Where Morris classifies Quebec’s cinema as “the most exportable cultural artefact, that which posses the most significant interface with the world industry” (4), Marks bemoans the rarity of the majority of Inuit gaining any visibility outside of Inuit audiences. And where Marks connects Inuit filmmaking with the continuance of the oral tradition of the Inuit people, Morris claims Quebec cinema is connected with, “close dialogue and even osmosis with the documentary form and tradition” (5). In both cases, the Inuit and Quebecois film industries have been directly tied with a cultural expression of what is distinct to the areas from which they’ve emerged – and in many ways, have come to represent in the understanding of those areas by the rest of Canada and the world. Granted, this applies only to those films which receive both national and international attention.

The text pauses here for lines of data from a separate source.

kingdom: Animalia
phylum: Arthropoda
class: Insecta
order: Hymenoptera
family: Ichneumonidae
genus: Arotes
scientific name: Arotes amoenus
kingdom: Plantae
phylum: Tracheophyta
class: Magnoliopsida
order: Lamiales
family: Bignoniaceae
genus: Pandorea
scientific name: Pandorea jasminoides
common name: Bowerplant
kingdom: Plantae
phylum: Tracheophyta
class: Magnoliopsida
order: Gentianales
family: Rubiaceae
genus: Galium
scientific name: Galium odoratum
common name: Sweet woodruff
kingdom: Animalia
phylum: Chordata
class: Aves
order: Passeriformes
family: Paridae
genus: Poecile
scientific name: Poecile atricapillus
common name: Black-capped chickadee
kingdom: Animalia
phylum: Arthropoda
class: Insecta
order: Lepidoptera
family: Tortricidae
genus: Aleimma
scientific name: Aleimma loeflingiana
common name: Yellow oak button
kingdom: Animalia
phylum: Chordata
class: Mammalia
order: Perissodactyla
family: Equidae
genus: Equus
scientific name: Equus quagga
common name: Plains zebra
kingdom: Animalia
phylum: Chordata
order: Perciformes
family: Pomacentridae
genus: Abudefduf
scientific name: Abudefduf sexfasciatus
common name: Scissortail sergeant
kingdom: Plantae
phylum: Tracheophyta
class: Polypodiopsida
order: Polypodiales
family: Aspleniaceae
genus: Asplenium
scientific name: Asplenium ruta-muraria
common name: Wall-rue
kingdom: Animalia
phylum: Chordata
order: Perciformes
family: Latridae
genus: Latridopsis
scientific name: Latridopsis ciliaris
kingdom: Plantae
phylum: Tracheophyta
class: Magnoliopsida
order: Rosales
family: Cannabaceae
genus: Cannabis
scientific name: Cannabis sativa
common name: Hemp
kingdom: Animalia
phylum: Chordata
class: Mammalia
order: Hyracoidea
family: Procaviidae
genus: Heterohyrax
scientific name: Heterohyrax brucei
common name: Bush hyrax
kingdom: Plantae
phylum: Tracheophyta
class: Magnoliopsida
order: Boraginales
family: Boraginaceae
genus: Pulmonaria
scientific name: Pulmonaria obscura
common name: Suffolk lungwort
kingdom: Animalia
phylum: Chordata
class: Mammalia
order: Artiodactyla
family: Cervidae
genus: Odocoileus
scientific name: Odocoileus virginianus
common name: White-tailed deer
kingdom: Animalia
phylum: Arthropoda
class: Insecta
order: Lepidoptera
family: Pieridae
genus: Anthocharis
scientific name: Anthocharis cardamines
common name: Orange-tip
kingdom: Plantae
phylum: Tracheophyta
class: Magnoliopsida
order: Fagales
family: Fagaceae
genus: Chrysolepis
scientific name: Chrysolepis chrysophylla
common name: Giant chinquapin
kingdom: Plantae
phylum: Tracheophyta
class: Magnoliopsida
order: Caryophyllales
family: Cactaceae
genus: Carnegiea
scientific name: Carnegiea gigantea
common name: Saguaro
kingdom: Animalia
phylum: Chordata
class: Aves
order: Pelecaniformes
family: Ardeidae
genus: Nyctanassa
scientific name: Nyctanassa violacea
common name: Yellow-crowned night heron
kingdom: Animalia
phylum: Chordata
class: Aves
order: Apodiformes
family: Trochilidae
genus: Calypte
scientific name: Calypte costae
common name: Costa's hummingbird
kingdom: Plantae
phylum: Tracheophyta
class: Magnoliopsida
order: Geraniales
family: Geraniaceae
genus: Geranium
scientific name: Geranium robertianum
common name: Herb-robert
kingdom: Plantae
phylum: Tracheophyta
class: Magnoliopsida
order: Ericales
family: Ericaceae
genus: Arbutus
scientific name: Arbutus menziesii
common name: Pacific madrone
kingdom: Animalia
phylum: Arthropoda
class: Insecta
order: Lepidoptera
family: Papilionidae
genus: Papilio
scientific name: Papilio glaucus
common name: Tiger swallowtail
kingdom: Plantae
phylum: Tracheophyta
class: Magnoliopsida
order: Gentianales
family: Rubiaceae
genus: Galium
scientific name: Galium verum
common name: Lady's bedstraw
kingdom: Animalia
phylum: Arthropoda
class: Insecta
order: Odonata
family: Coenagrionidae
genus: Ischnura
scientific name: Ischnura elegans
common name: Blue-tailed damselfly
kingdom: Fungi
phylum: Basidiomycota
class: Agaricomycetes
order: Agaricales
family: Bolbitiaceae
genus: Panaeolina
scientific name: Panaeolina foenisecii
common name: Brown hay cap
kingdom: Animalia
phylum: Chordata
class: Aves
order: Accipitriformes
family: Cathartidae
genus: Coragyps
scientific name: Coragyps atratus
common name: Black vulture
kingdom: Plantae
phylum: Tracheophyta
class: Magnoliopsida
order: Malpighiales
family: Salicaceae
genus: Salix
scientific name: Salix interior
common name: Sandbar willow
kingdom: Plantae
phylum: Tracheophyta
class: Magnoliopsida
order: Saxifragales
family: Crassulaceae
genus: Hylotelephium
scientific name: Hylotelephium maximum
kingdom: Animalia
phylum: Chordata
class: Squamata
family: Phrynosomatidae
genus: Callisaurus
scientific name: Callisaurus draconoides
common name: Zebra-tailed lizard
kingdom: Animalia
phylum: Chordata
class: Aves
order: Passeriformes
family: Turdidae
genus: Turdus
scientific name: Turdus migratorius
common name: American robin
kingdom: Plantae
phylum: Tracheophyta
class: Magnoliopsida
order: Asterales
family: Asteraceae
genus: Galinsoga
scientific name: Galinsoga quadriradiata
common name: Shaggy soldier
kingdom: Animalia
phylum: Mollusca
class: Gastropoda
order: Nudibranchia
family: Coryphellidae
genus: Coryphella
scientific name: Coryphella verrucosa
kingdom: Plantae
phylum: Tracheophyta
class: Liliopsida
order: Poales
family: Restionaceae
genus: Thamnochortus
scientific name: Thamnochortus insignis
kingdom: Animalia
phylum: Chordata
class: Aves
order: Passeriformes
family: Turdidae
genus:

A primary difference outlined between the Inuit and Quebecois systems, however, is linked to the prevalence of auteur-driven cinema in Quebec, and the rejection of the concept in Nunavut. While Quebecois productions aim for international attention via exposure in France (and in particular the monumental annual film festivals there), “Inuit producers do not care very much what southerners think about their works” (14). And while the established Francophone approach to film is primarily focused on the director behind each work, the Inuit system of group-think and collaboration brings with it the over-riding notion of a work’s creation for the good of a community vs. personal glory for the minds behind it. As a successful method to further the teachings of the Inuit Elders, the over-riding goal of Inuit productions is a somewhat more culturally protective mode than that of Quebecois cinema.
While the majority of writers in Canadian film studies have long struggled with the idea of a “national cinema” for the country as a whole, by looking at Morris and Marks, it’s tempting to consider a working model that’s based on a far more inclusionary method of definition than would be common in most other nations (although one can find similarities in the likes of Belgian’s Flemish population and Spain’s Basque population).
Canada is part-Inuit, part-Anglophone, and part-Francophone (amongst several other recognized aboriginal groups on top of that), and while the separate cinemas produced within those regions bring their own differing modes of production, expectations, and approaches, they all reside under the umbrella of Canadian identity. While Marks and Morris are focusing on entirely different locales, the similarities from within still connect both industries as parallel forces struggling to define themselves within both a regional and wider national context. While the statement has been made in reference to Inuit production, Marks’ notion of “the connection to community, land and ultimately sovereignty is fundamental to their work” (Marks 17) is an idea that works for not only Inuit and Quebecois cinema, but Canadian national cinema as a whole, a mutating beast with three heads that more often than not actually face in the same direction.